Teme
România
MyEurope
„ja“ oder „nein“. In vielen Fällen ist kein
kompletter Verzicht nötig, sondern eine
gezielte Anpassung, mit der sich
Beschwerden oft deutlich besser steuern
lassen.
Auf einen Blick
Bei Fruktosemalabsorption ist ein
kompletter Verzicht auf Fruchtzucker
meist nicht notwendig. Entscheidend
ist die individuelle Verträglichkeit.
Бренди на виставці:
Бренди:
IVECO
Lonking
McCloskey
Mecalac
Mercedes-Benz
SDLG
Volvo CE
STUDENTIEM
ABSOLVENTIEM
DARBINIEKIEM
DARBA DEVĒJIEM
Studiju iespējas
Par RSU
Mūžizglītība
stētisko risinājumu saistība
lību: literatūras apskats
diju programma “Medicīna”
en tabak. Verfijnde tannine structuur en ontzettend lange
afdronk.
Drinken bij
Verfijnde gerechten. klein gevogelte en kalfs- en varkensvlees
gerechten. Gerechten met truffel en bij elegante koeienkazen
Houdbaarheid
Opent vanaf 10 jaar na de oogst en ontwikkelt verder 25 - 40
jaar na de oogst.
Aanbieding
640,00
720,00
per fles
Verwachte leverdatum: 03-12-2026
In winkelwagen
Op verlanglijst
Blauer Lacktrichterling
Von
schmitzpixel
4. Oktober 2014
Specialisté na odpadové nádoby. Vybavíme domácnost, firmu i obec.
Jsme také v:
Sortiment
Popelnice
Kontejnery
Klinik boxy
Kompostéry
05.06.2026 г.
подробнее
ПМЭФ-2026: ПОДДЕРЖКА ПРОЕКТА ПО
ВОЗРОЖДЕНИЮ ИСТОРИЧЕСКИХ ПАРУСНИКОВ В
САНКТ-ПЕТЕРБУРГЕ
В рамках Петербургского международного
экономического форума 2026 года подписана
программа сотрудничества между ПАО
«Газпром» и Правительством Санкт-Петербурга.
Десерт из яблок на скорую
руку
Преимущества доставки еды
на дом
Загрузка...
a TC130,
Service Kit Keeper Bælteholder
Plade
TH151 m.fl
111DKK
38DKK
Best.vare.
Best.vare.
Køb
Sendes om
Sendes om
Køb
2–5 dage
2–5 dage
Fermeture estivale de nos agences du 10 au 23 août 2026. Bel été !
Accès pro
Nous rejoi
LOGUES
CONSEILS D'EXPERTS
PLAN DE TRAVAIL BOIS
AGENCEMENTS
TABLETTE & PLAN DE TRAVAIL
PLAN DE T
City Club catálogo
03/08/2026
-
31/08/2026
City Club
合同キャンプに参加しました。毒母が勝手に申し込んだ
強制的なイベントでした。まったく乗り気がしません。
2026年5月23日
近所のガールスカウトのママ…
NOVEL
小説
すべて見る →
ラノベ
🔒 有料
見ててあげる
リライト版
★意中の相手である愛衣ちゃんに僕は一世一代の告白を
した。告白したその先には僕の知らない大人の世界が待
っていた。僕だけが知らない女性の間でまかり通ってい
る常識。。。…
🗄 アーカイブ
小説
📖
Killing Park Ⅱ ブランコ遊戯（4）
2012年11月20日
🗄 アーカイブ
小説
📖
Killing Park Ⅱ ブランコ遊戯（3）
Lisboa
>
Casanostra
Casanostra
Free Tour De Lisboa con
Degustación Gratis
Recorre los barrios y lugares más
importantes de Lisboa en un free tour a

**Problem description**
When you transcribe the listing, make each line match the original exactly.

**Answer box**
Teme
România
MyEurope
„ja“ oder „nein“. In vielen Fällen ist kein
kompletter Verzicht nötig, sondern eine
gezielte Anpassung, mit der sich
Beschwerden oft deutlich besser steuern
lassen.
Auf einen Blick
Bei Fruktosemalabsorption ist ein
kompletter Verzicht auf Fruchtzucker
meist nicht notwendig. Entscheidend
ist die individuelle Verträglichkeit.
Бренди на виставці:
Бренди:
IVECO
Lonking
McCloskey
Mecalac
Mercedes-Benz
SDLG
Volvo CE
STUDENTIEM
ABSOLVENTIEM
DARBINIEKIEM
DARBA DEVĒJIEM
Studiju iespējas
Par RSU
Mūžizglītība
stētisko risinājumu saistība
lību: literatūras apskats
diju programma “Medicīna”
en tabak. Verfijnde tannine structuur en ontzettend lange
afdronk.
Drinken bij
Verfijnde gerechten. klein gevogelte en kalfs- en varkensvlees
gerechten. Gerechten met truffel en bij elegante koeienkazen
Houdbaarheid
Opent vanaf 10 jaar na de oogst en ontwikkelt verder 25 - 40
jaar na de oogst.
Aanbieding
640,00
720,00
per fles
Verwachte leverdatum: 03-12-2026
In winkelwagen
Op verlanglijst
Blauer Lacktrichterling
Von
schmitzpixel
4. Oktober 2014
Specialisté na odpadové nádoby. Vybavíme domácnost, firmu i obec.
Jsme také v:
Sortiment
Popelnice
Kontejnery
Klinik boxy
Kompostéry
05.06.2026 г.
подробнее
ПМЭФ-2026: ПОДДЕРЖКА ПРОЕКТА ПО
ВОЗРОЖДЕНИЮ ИСТОРИЧЕСКИХ ПАРУСНИКОВ В
САНКТ-ПЕТЕРБУРГЕ
В рамках Петербургского международного
экономического форума 2026 года подписана
программа сотрудничества между ПАО
«Газпром» и Правительством Санкт-Петербурга.
Десерт из яблок на скорую
руку
Преимущества доставки еды
на дом
Загрузка...
a TC130,
Service Kit Keeper Bælteholder
Plade
TH151 m.fl
111DKK
38DKK
Best.vare.
Best.vare.
Køb
Sendes om
Sendes om
Køb
2–5 dage
2–5 dage
Fermeture estivale de nos agences du 10 au 23 août 2026. Bel été !
Accès pro
Nous rejoi
LOGUES
CONSEILS D'EXPERTS
PLAN DE TRAVAIL BOIS
AGENCEMENTS
TABLETTE & PLAN DE TRAVAIL
PLAN DE T
City Club catálogo
03/08/2026
-
31/08/2026
City Club
合同キャンプに参加しました。毒母が勝手に申し込んだ
強制的なイベントでした。まったく乗り気がしません。
2026年5月23日
近所のガールスカウトのママ…
NOVEL
小説
すべて見る →
ラノベ
🔒 有料
見ててあげる
リライト版
★意中の相手である愛衣ちゃんに僕は一世一代の告白を
した。告白したその先には僕の知らない大人の世界が待
っていた。僕だけが知らない女性の間でまかり通ってい
る常識。。。…
🗄 アーカイブ
小説
📖
Killing Park Ⅱ ブランコ遊戯（4）
2012年11月20日
🗄 アーカイブ
小説
📖
Killing Park Ⅱ ブランコ遊戯（3）
Lisboa
>
Casanostra
Casanostra
Free Tour De Lisboa con
Degustación Gratis
Recorre los barrios y lugares más
importantes de Lisboa en un free tour a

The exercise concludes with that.